Your answer should be one number, the count of lines in the entries holding the word "that".
*** Available records ***
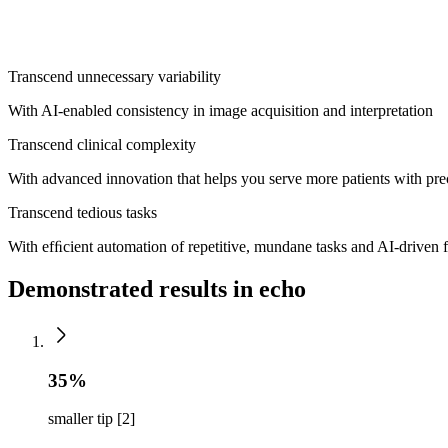
Philips industry-leading [1]
cardiovascular ultrasound platform, built 
innovation, smarter workﬂows and easier scalability. Now, the new Tr
Transcend unnecessary variability
With AI-enabled consistency in image acquisition and interpretation
Transcend clinical complexity
With advanced innovation that helps you serve more patients with pr
Transcend tedious tasks
With efﬁcient automation of repetitive, mundane tasks and AI-driven f
Demonstrated results in echo
35%
smaller tip [2]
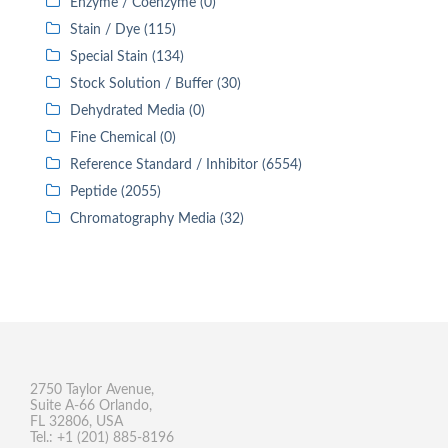
Enzyme / Coenzyme (0)
Stain / Dye (115)
Special Stain (134)
Stock Solution / Buffer (30)
Dehydrated Media (0)
Fine Chemical (0)
Reference Standard / Inhibitor (6554)
Peptide (2055)
Chromatography Media (32)
2750 Taylor Avenue,
Suite A-66 Orlando,
FL 32806, USA
Tel.: +1 (201) 885-8196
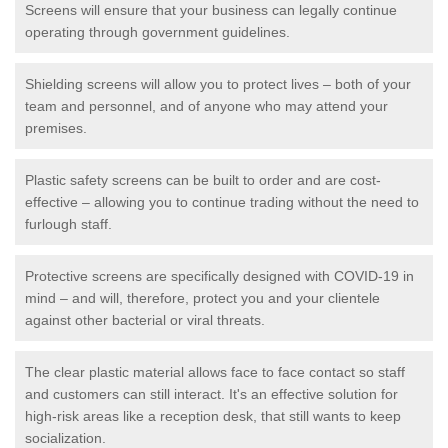
Screens will ensure that your business can legally continue
operating through government guidelines.
Shielding screens will allow you to protect lives – both of your
team and personnel, and of anyone who may attend your
premises.
Plastic safety screens can be built to order and are cost-
effective – allowing you to continue trading without the need to
furlough staff.
Protective screens are specifically designed with COVID-19 in
mind – and will, therefore, protect you and your clientele
against other bacterial or viral threats.
The clear plastic material allows face to face contact so staff
and customers can still interact. It's an effective solution for
high-risk areas like a reception desk, that still wants to keep
socialization.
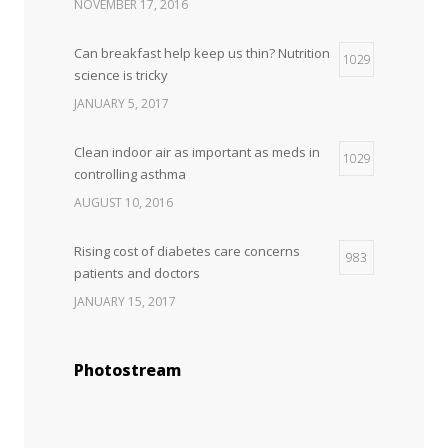
NOVEMBER 17, 2016
Can breakfast help keep us thin? Nutrition
1029
science is tricky
JANUARY 5, 2017
Clean indoor air as important as meds in
1029
controlling asthma
AUGUST 10, 2016
Rising cost of diabetes care concerns
983
patients and doctors
JANUARY 15, 2017
Photostream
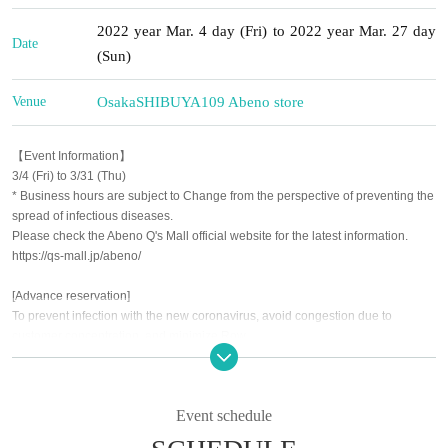
2022 year Mar. 4 day (Fri) to 2022 year Mar. 27 day
Date
(Sun)
Venue
Osaka
SHIBUYA109 Abeno store
【Event Information】
3/4 (Fri) to 3/31 (Thu)
* Business hours are subject to Change from the perspective of preventing the
spread of infectious diseases.
Please check the Abeno Q's Mall official website for the latest information.
https://qs-mall.jp/abeno/
[Advance reservation]
To prevent infection with the new coronavirus, avoid congestion due to
customer concentration, and minimize Row
As a safety measure, Admission will be restricted by advance reservation
(First-come-first-served Schedule
Event schedule
* For details on how to make a reservation, see Live Pocket-Ticket-
Please check https://t.livepocket.jp/help/about.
*** End of Available records ***
Solved exercise: 3